La première épreuve qu’elle doit assumer est celle de quitter sa condition de sœur converse pour devenir prieure du 2ème carmel de France à Pontoise en 1605, puis de Paris. A son sujet, écrit H. Brémond, « Ce que la France avait de alors de plus rare, s’est laissé conduire avec joie par cette humble femme dont les yeux semblaient refléter encore la dernière extase de Sainte Thérèse. » Très vite on reconnaît ses qualités spirituelles de grande humilité et de charité et son autorité de témoin privilégié de Sainte Thérèse.

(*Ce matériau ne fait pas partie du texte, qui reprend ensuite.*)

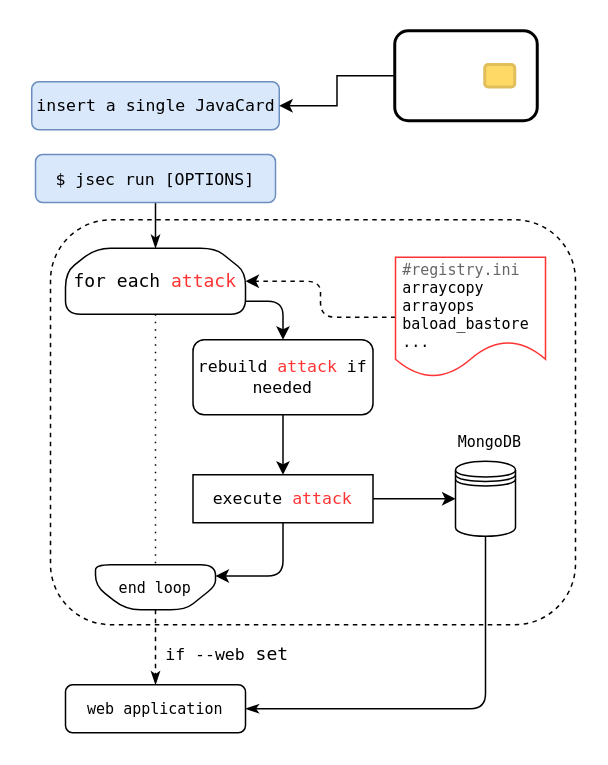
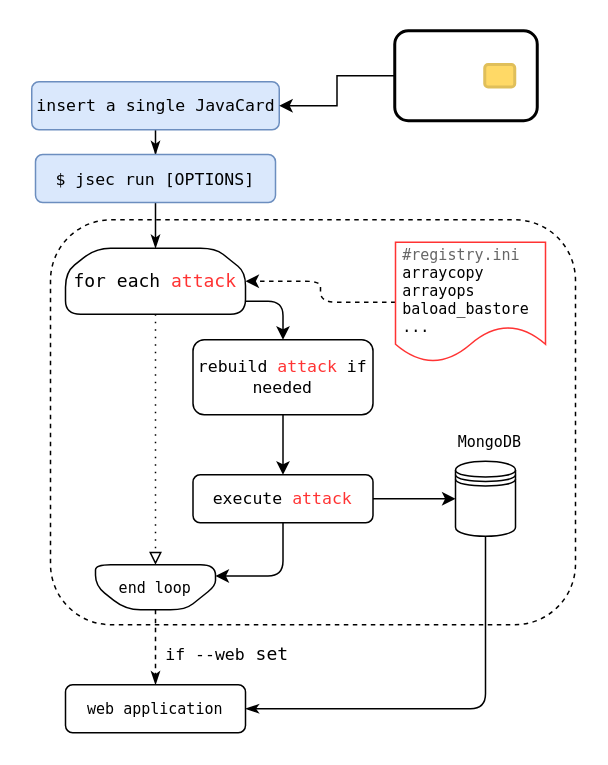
  <mxCell id="0" />
  <mxCell id="1" parent="0" />
  <mxCell id="2" value="" style="rounded=1;whiteSpace=wrap;html=1;fillColor=none;dashed=1;fontFamily=monospace;" vertex="1" parent="1"><mxGeometry x="33" y="146" width="350" height="270" as="geometry" /></mxCell>
  <mxCell id="3" style="edgeStyle=orthogonalEdgeStyle;rounded=0;orthogonalLoop=1;jettySize=auto;html=1;entryX=0.5;entryY=0;entryDx=0;entryDy=0;fontFamily=monospace;fontSize=11;" parent="1" source="4" target="15" edge="1"><mxGeometry relative="1" as="geometry" /></mxCell>
  <mxCell id="4" value="rebuild &lt;font color=&quot;#FF3333&quot;&gt;attack&lt;/font&gt; if needed" style="rounded=1;whiteSpace=wrap;html=1;shadow=0;glass=0;comic=0;strokeColor=#000000;strokeWidth=1;fillColor=#FFFFFF;gradientColor=none;fontFamily=monospace;fontSize=11;flipH=1;" parent="1" vertex="1"><mxGeometry x="128" y="226" width="120" height="50" as="geometry" /></mxCell>
+ <mxCell id="5" style="edgeStyle=orthogonalEdgeStyle;orthogonalLoop=1;jettySize=auto;html=1;entryX=0.5;entryY=0;entryDx=0;entryDy=0;fontFamily=monospace;fontSize=11;rounded=0;endArrow=classicThin;endFill=1;" parent="1" source="13" target="7" edge="1"><mxGeometry relative="1" as="geometry" /></mxCell>
  <mxCell id="6" style="edgeStyle=orthogonalEdgeStyle;rounded=0;orthogonalLoop=1;jettySize=auto;html=1;entryX=0.5;entryY=0;entryDx=0;entryDy=0;endArrow=classicThin;endFill=1;fontFamily=monospace;fontSize=10;" parent="1" source="7" target="22" edge="1"><mxGeometry relative="1" as="geometry" /></mxCell>
  <mxCell id="7" value="&lt;font&gt;$ jsec run [OPTIONS]&lt;/font&gt;" style="rounded=1;whiteSpace=wrap;html=1;shadow=0;glass=0;comic=0;strokeWidth=1;fontFamily=monospace;fontSize=11;align=center;fillColor=#dae8fc;strokeColor=#6c8ebf;flipH=1;" parent="1" vertex="1"><mxGeometry x="23" y="102.5" width="160" height="32" as="geometry" /></mxCell>
  <mxCell id="8" style="edgeStyle=orthogonalEdgeStyle;rounded=1;orthogonalLoop=1;jettySize=auto;html=1;endArrow=classic;endFill=1;fontFamily=monospace;dashed=1;" edge="1" parent="1" source="9" target="22"><mxGeometry relative="1" as="geometry" /></mxCell>
- <mxCell id="9" value="&lt;font color=&quot;#666666&quot;&gt;#registry.ini&lt;/font&gt;&lt;br style=&quot;font-size: 10px&quot;&gt;arraycopy&lt;br style=&quot;font-size: 10px&quot;&gt;arrayops&lt;br style=&quot;font-size: 10px&quot;&gt;baload_bastore&lt;br style=&quot;font-size: 10px&quot;&gt;..." style="shape=document;boundedLbl=1;strokeColor=#FF3333;fillColor=#ffffff;fontFamily=monospace;align=left;labelBorderColor=none;whiteSpace=wrap;textDirection=ltr;verticalAlign=middle;horizontal=1;strokeWidth=1;shadow=0;spacing=0;html=1;fontSize=10;spacingTop=7;spacingLeft=5;" parent="1" vertex="1"><mxGeometry x="263" y="171" width="100" height="80" as="geometry" /></mxCell>
+ <mxCell id="9" value="&lt;font color=&quot;#666666&quot;&gt;#registry.ini&lt;/font&gt;&lt;br style=&quot;font-size: 10px&quot;&gt;arraycopy&lt;br style=&quot;font-size: 10px&quot;&gt;arrayops&lt;br style=&quot;font-size: 10px&quot;&gt;baload_bastore&lt;br style=&quot;font-size: 10px&quot;&gt;..." style="shape=document;boundedLbl=1;strokeColor=#FF3333;fillColor=#ffffff;fontFamily=monospace;align=left;labelBorderColor=none;whiteSpace=wrap;textDirection=ltr;verticalAlign=middle;horizontal=1;strokeWidth=1;shadow=0;spacing=0;html=1;fontSize=10;spacingTop=7;spacingLeft=5;" parent="1" vertex="1"><mxGeometry x="263" y="161" width="100" height="80" as="geometry" /></mxCell>
  <mxCell id="10" value="" style="group;fontFamily=monospace;" parent="1" vertex="1" connectable="0"><mxGeometry x="283" y="20" width="95" height="60" as="geometry" /></mxCell>
  <mxCell id="11" value="" style="rounded=1;whiteSpace=wrap;html=1;shadow=0;glass=0;comic=0;strokeColor=#000000;strokeWidth=2;fillColor=#ffffff;fontFamily=monospace;gradientColor=none;perimeterSpacing=0;" parent="10" vertex="1"><mxGeometry x="-20.5" width="95" height="60" as="geometry" /></mxCell>
  <mxCell id="12" value="" style="rounded=1;whiteSpace=wrap;html=1;shadow=0;glass=0;comic=0;strokeColor=#E0BF5A;strokeWidth=2;fillColor=#FFD966;fontFamily=monospace;" parent="10" vertex="1"><mxGeometry x="39.5" y="22.5" width="20" height="15" as="geometry" /></mxCell>
  <mxCell id="13" value="&lt;div&gt;insert a single JavaCard&lt;/div&gt;" style="rounded=1;whiteSpace=wrap;html=1;shadow=0;glass=0;comic=0;strokeColor=#6c8ebf;strokeWidth=1;fillColor=#dae8fc;fontFamily=monospace;fontSize=11;align=center;flipH=1;" parent="1" vertex="1"><mxGeometry x="20.5" y="54" width="165" height="32" as="geometry" /></mxCell>
  <mxCell id="14" style="edgeStyle=orthogonalEdgeStyle;rounded=1;orthogonalLoop=1;jettySize=auto;html=1;entryX=1;entryY=0.25;entryDx=0;entryDy=0;endArrow=classic;endFill=1;fontFamily=monospace;" edge="1" parent="1" source="15" target="24"><mxGeometry relative="1" as="geometry" /></mxCell>
- <mxCell id="15" value="&lt;font style=&quot;font-size: 11px&quot;&gt;execute &lt;font color=&quot;#FF3333&quot;&gt;attack&lt;/font&gt;&lt;br&gt;&lt;/font&gt;" style="whiteSpace=wrap;html=1;shadow=0;glass=0;comic=0;strokeColor=#000000;strokeWidth=1;fillColor=#FFFFFF;gradientColor=none;fontFamily=monospace;flipH=1;rounded=0;" parent="1" vertex="1"><mxGeometry x="128" y="316" width="120" height="32" as="geometry" /></mxCell>
+ <mxCell id="15" value="&lt;font style=&quot;font-size: 11px&quot;&gt;execute &lt;font color=&quot;#FF3333&quot;&gt;attack&lt;/font&gt;&lt;br&gt;&lt;/font&gt;" style="rounded=1;whiteSpace=wrap;html=1;shadow=0;glass=0;comic=0;strokeColor=#000000;strokeWidth=1;fillColor=#FFFFFF;gradientColor=none;fontFamily=monospace;flipH=1;" parent="1" vertex="1"><mxGeometry x="128" y="316" width="120" height="32" as="geometry" /></mxCell>
  <mxCell id="16" style="edgeStyle=orthogonalEdgeStyle;rounded=1;orthogonalLoop=1;jettySize=auto;html=1;endArrow=classicThin;endFill=1;fontFamily=monospace;fontSize=10;entryX=1;entryY=0.5;entryDx=0;entryDy=0;exitX=0.5;exitY=1;exitDx=0;exitDy=0;" parent="1" source="17" target="25" edge="1"><mxGeometry relative="1" as="geometry"><mxPoint x="283" y="466" as="targetPoint" /><Array as="points"><mxPoint x="323" y="472" /></Array></mxGeometry></mxCell>
  <mxCell id="17" value="" style="shape=datastore;whiteSpace=wrap;html=1;rounded=1;shadow=0;glass=0;comic=0;strokeColor=#000000;strokeWidth=1;fillColor=#FFFFFF;gradientColor=none;fontFamily=monospace;fontSize=11;align=left;" parent="1" vertex="1"><mxGeometry x="303" y="307" width="40" height="50" as="geometry" /></mxCell>
  <mxCell id="18" style="edgeStyle=orthogonalEdgeStyle;rounded=0;orthogonalLoop=1;jettySize=auto;html=1;fontFamily=monospace;fontSize=11;" parent="1" source="15" target="17" edge="1"><mxGeometry relative="1" as="geometry" /></mxCell>
  <mxCell id="19" value="MongoDB" style="text;html=1;resizable=0;points=[];autosize=1;align=left;verticalAlign=top;spacingTop=-4;fontSize=10;fontFamily=monospace;" parent="1" vertex="1"><mxGeometry x="303" y="286" width="70" height="10" as="geometry" /></mxCell>
- <mxCell id="20" style="edgeStyle=orthogonalEdgeStyle;rounded=0;orthogonalLoop=1;jettySize=auto;html=1;dashed=1;endArrow=none;endFill=0;dashPattern=1 4;fontFamily=monospace;" edge="1" parent="1" source="22" target="24"><mxGeometry relative="1" as="geometry" /></mxCell>
+ <mxCell id="20" style="edgeStyle=orthogonalEdgeStyle;rounded=0;orthogonalLoop=1;jettySize=auto;html=1;dashed=1;endArrow=block;endFill=0;dashPattern=1 4;fontFamily=monospace;" edge="1" parent="1" source="22" target="24"><mxGeometry relative="1" as="geometry" /></mxCell>
  <mxCell id="21" style="edgeStyle=orthogonalEdgeStyle;rounded=1;orthogonalLoop=1;jettySize=auto;html=1;entryX=0.5;entryY=0;entryDx=0;entryDy=0;endArrow=classic;endFill=1;exitX=-0.002;exitY=0.803;exitDx=0;exitDy=0;exitPerimeter=0;fontFamily=monospace;" edge="1" parent="1" source="22" target="4"><mxGeometry relative="1" as="geometry" /></mxCell>
  <mxCell id="22" value="&lt;p style=&quot;line-height: 100%&quot;&gt;&lt;font style=&quot;font-size: 12px&quot;&gt;for each &lt;font color=&quot;#FF3333&quot;&gt;attack&lt;/font&gt;&lt;/font&gt;&lt;/p&gt;" style="shape=loopLimit;whiteSpace=wrap;html=1;shadow=0;strokeWidth=1;fontFamily=monospace;fontSize=10;align=center;flipH=1;rounded=1;" parent="1" vertex="1"><mxGeometry x="43" y="165" width="120" height="44" as="geometry" /></mxCell>
  <mxCell id="23" style="edgeStyle=orthogonalEdgeStyle;rounded=0;orthogonalLoop=1;jettySize=auto;html=1;entryX=0.5;entryY=0;entryDx=0;entryDy=0;endArrow=classicThin;endFill=1;fontFamily=monospace;fontSize=10;dashed=1;" parent="1" source="24" target="25" edge="1"><mxGeometry relative="1" as="geometry" /></mxCell>
  <mxCell id="24" value="end loop" style="shape=loopLimit;whiteSpace=wrap;html=1;shadow=0;strokeWidth=1;fontFamily=monospace;fontSize=10;align=center;flipV=1;flipH=1;rounded=1;" parent="1" vertex="1"><mxGeometry x="63" y="376" width="80" height="30" as="geometry" /></mxCell>
  <mxCell id="25" value="web application" style="rounded=1;whiteSpace=wrap;html=1;shadow=0;strokeWidth=1;fontFamily=monospace;fontSize=10;align=center;" parent="1" vertex="1"><mxGeometry x="43" y="456" width="120" height="32" as="geometry" /></mxCell>
  <mxCell id="26" style="edgeStyle=orthogonalEdgeStyle;rounded=0;orthogonalLoop=1;jettySize=auto;html=1;entryX=1;entryY=0.5;entryDx=0;entryDy=0;fontFamily=monospace;" edge="1" parent="1" source="11" target="13"><mxGeometry relative="1" as="geometry" /></mxCell>
  <mxCell id="27" value="&lt;font style=&quot;font-size: 11px&quot;&gt;if --web&lt;/font&gt; set" style="text;html=1;resizable=0;points=[];autosize=1;align=left;verticalAlign=top;spacingTop=-4;fontFamily=monospace;" vertex="1" parent="1"><mxGeometry x="108" y="426" width="90" height="20" as="geometry" /></mxCell>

Prieure à Tours (1608-1611)

En 1608, les supérieurs lui demandent d’aller fonder un carmel à Tours. C’est là qu’elle accueille la première novice bretonne, Marie de Kerémar, en religion Sr Marie de Saint Elie, originaire d’Allineuc, petite bourgade du centre Bretagne, près de Quintin. Allineuc était à l’époque un centre de production de toiles de lin expédiées en grande partie en Espagne via les ports de Morlaix et de Nantes. Ce commerce a certainement contribué à faire connaître la Réforme de la Mère Thérèse jusqu’au centre Bretagne. Sr Marie de Saint Elie sera plus tard co-fondatrice des carmels de Nantes, Morlaix et Guingamp.

Paris à nouveau

A la fin de son priorat, Mère Anne de Saint Barthélémy regagne Paris, avec le souhait d’aller en Flandres, où se développe également le carmel thérésien sous l’impulsion de la Mère Anne de Jésus, sa compagne de fondation à Paris et des Pères Carmes espagnols. Elle n’est pas toujours d’accord en effet avec le mode de gouvernement du carmel français par le Cardinal de Bérulle et pense que ce charisme doit être dévolu aux Pères Carmes selon le désir de Sainte Thérèse elle-même.
Sa présence à Paris n’est que de quelques mois mais ne passe pas inaperçue.
Au cours de l’été 1611, Julienne de Kerémar, sœur de Marie, vient lui demander conseil, au sortir d’un essai de vie religieuse chez les capucines de Paris. Mère Anne de Saint Barthélémy semble enchantée de cette rencontre et lui propose, à défaut de pouvoir être religieuse, de fonder un carmel en Bretagne. Julienne propose que ce soit à Morlaix, car elle sait que cette ville désire « un couvent de femmes adonnées à la prière. »
L’idée est lancée ; elle fera son chemin  et aboutira, après de nombreuses difficultés et péripéties certes, à la fondation du carmel de Morlaix, en 1624. C’est pourquoi notre carmel de Morlaix nourrit beaucoup d’affection et de reconnaissance à l’égard de la compagne privilégiée de Sainte Thérèse.

Puis les Flandres

En octobre 1611, Mère Anne de Saint Barthélémy quitte la France pour Bruxelles d’où elle est envoyée fonder le carmel d’Anvers l’année suivante ; manifestement elle est plus à l’aise sous la conduite des Pères Carmes dont certains sont espagnols. Mais elle garde les carmélites françaises dans son cœur.
La ville d’Anvers l’accueille comme une sainte ; elle attribuera à ses prières et à celles des carmélites d’avoir été sauvée de la destruction à 2 reprises par l’ennemi hollandais ; aussi appella-t-on la Mère Anne « le bouclier d’Anvers ».
Des personnes de toutes conditions viennent à elle. Une fois de plus, ses qualités humaines et spirituelles trouvent à s’exprimer avec bonheur. Après avoir été l’âme du carmel français en ses origines, elle communique aux flamandes le pur esprit thérésien.
Elle meurt au carmel d’Anvers le 7 juin 1626 et fut béatifiée en 1917.